The deep sea provides a huge reservoir of biodiversity and helps to regulate the earth’s climate in ways scientists are only beginning to understand. Despite researchers’ limited knowledge of the deep sea’s intricacies, the vast majority of scientific advice warns of the potential for deep-seabed mining to inflict irreversible damage on this sensitive ecosystem.
For two weeks in March, the International Seabed Authority (ISA) Council, the executive arm of the U.N.-mandated body tasked with overseeing deep-sea mining activities in international waters, met to continue negotiations on deep-seabed mining regulations.
A paper published just prior to the March meeting found more than 30 major gaps in the ISA’s draft regulations. These include defining what levels of environmental harm from deep-sea mining are permissible (if any), the necessary scientific information and thresholds needed to ensure such harmful levels are not reached, and the establishment of institutional structures and systems to ensure compliance and enforcement of the eventual regulations. After the meeting, despite two weeks of intensive negotiations, these gaps remain, and it is unrealistic to expect them to be resolved in the near future.
Meanwhile, the ISA is under pressure from a prospective mining company that plans to put forward an application for mineral extraction later this year. Due to a legal loophole in the United Nations Convention on the Law of the Sea, this application can now be considered and provisionally approved even though regulations are not yet in place.
It would be irresponsible for the ISA to approve this application without sufficient scientific knowledge to ensure that deep-seabed mining will not cause unacceptable and irreversible consequences to vital Earth systems with global impacts for generations to come. It’s also reckless to consider commercial mining – an industry that will work hundreds to thousands of miles offshore and miles below the ocean surface – when regulations and institutional frameworks to govern it remain very far from complete.
Countries are at a critical juncture, but they don’t have to settle for the lesser of two evils: unregulated mining or inadequate regulations. Instead, it’s time for the ISA to listen to the chorus of countries – recently joined by the Kingdom of Denmark – Indigenous groups, international organizations, companies, scientists and NGOs calling for a moratorium on deep-seabed mining.
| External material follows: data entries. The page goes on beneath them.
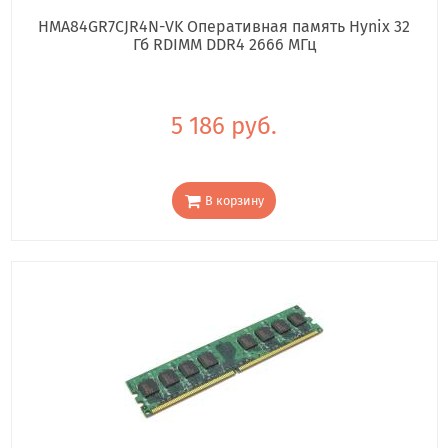
HMA84GR7CJR4N-VK Оперативная память Hynix 32
Гб RDIMM DDR4 2666 МГц
5 186 руб.
В корзину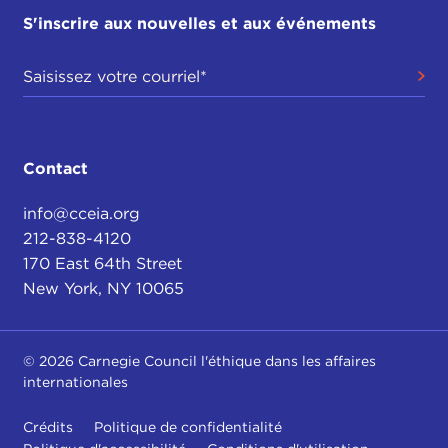
S'inscrire aux nouvelles et aux événements
Contact
info@cceia.org
212-838-4120
170 East 64th Street
New York, NY 10065
© 2026 Carnegie Council l'éthique dans les affaires
internationales
Crédits
Politique de confidentialité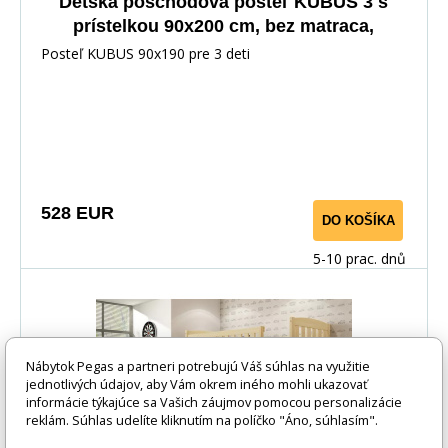
Detská poschodová posteľ KUBUS 3 s
prístelkou 90x200 cm, bez matraca,
Prírodná/Biela
Posteľ KUBUS 90x190 pre 3 deti
528 EUR
DO KOŠÍKA
5-10 prac. dnů
Nábytok Pegas a partneri potrebujú Váš súhlas na využitie
jednotlivých údajov, aby Vám okrem iného mohli ukazovať
informácie týkajúce sa Vašich záujmov pomocou personalizácie
reklám. Súhlas udelíte kliknutím na políčko "Áno, súhlasím".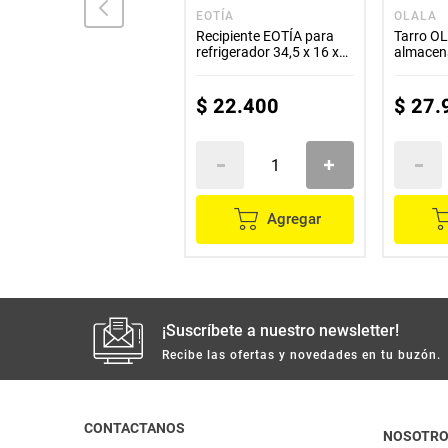
OLALA
EOTÍA
OLALA
Tarro OLALA de
Recipiente EOTÍA para
Tarro O
almacenamiento x1000
refrigerador 34,5 x 16 x
almacen
ml SK-7091
10,5 cm
vidrio c
sk-7189
$
26
.
800
$
22
.
400
$
27
.
Agregar
Agregar
¡Suscríbete a nuestro newsletter!
Recibe las ofertas y novedades en tu buzón.
CONTACTANOS
NOSOTR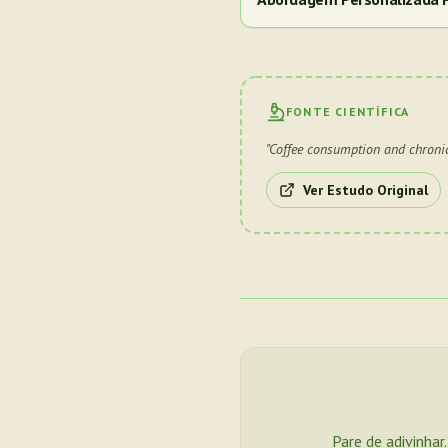
FONTE CIENTÍFICA
"
Coffee consumption and chronic
Ver Estudo Original
Pare de adivinhar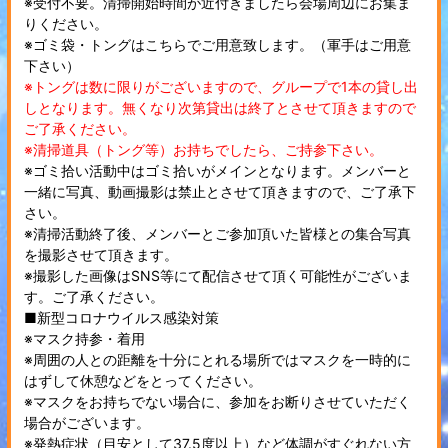
※受付不要。清掃開始時間が近付きましたら会場周辺にお集ま
りください。
※ゴミ袋・トングはこちらでご用意致します。（軍手はご用意
下さい）
※トングは数に限りがございますので、グループで1本の貸し出
しとなります。無くなり次第貸出は終了とさせて頂きますので
ご了承ください。
※清掃道具（トング等）お持ちでしたら、ご持参下さい。
※ゴミ拾い活動中はゴミ拾いがメインとなります。メンバーと
一緒に写真、動画撮影は禁止とさせて頂きますので、ご了承下
さい。
※清掃活動終了後、メンバーとご参加頂いた皆様との集合写真
を撮影させて頂きます。
※撮影した画像はSNS等にて配信させて頂く可能性がございま
す。ご了承ください。
■新型コロナウイルス感染対策
※マスク持参・着用
※周囲の人との距離を十分にとれる場所ではマスクを一時的に
はずして休憩などをとってください。
※マスクをお持ちでない場合に、参加をお断りさせていただく
場合がございます。
※発熱症状（目安として37.5度以上）など体調がすぐれない方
Countries will continue negotiations when they reconvene in July, when both the Council and the ISA’s supreme organ, the ISA Assembly, gather. This meeting presents a prime moment for the ISA to listen and provide the time needed to research and sufficiently understand the impacts from deep-seabed mining before considering its approval. Let’s learn from past mistakes and seize this rare opportunity before the start of a new industrial scale activity. The ocean is crucial to keeping the planet healthy – yet it’s under huge strain from climate change and other human damage. The ISA must enact a moratorium to avoid yet another strain on the world’s ocean.
Julian Jackson is a project director and Chris Pickens is a principal associate with The Pew Charitable Trusts’ ocean governance project.